GIVEN DATA
# # #
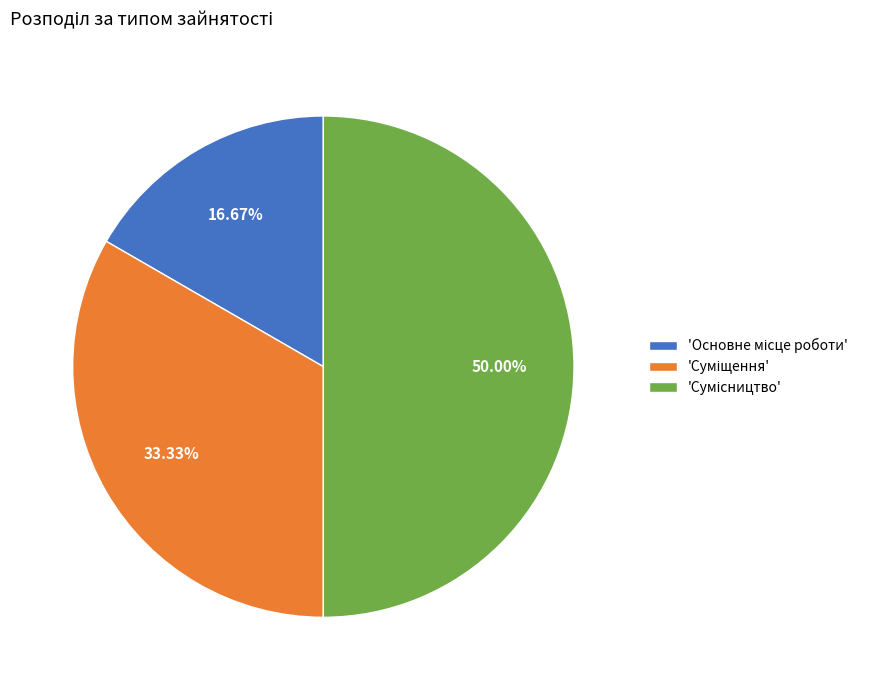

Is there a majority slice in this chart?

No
# # #
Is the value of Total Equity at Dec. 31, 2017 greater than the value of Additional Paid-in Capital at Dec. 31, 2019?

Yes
# # #
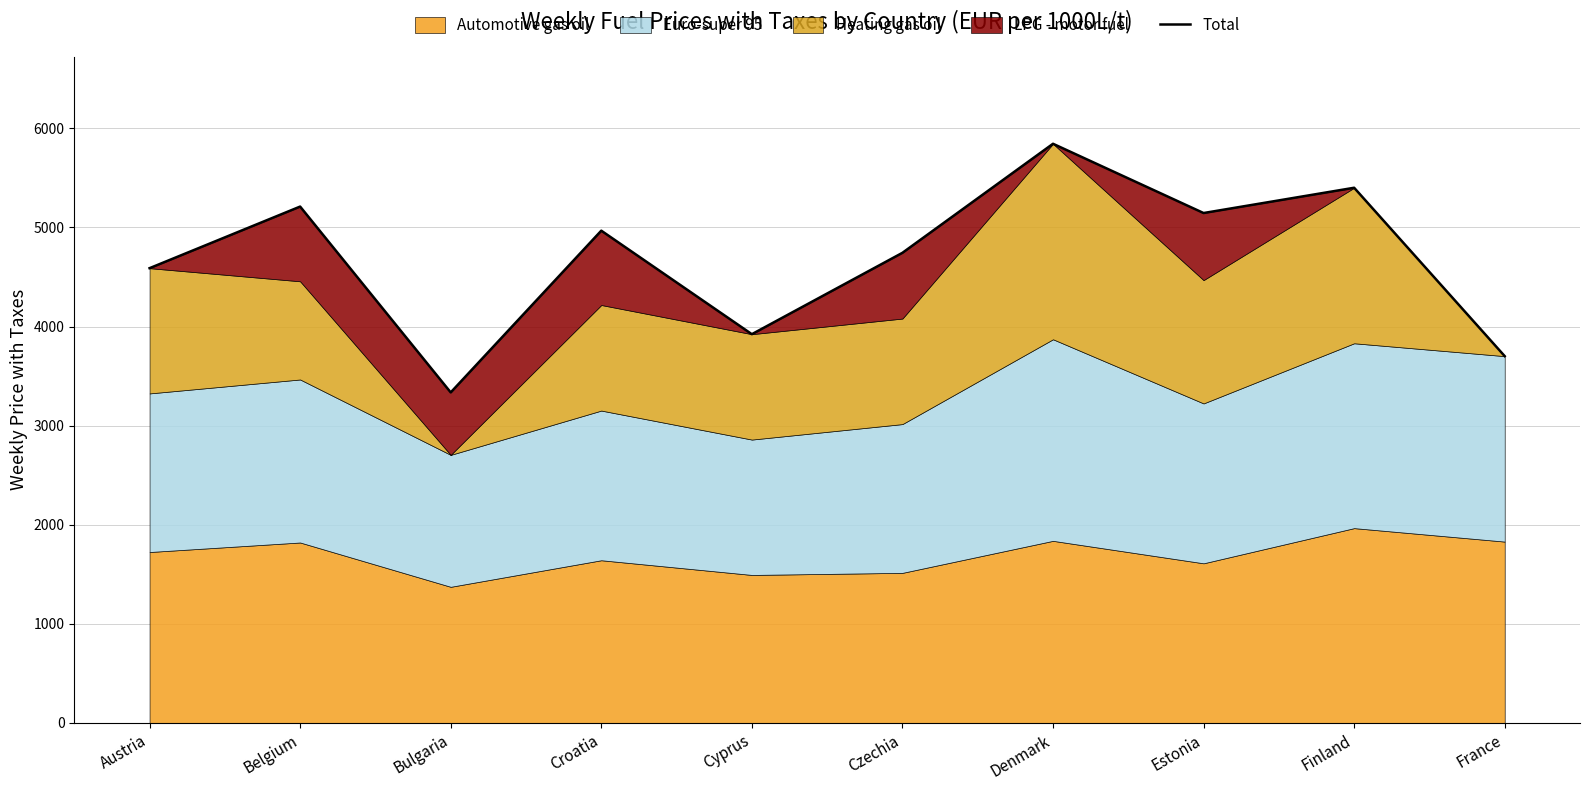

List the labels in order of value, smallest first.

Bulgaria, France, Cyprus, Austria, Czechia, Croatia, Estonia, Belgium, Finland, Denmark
# # #
WHAT YOU SHOULD DO
Copy out word for word the part of the listing that begins with the line containing "List the labels" and ends with the line containing "Belgium, Finland, Denmark", including both of those lines.

YOUR RESPONSE
List the labels in order of value, smallest first.

Bulgaria, France, Cyprus, Austria, Czechia, Croatia, Estonia, Belgium, Finland, Denmark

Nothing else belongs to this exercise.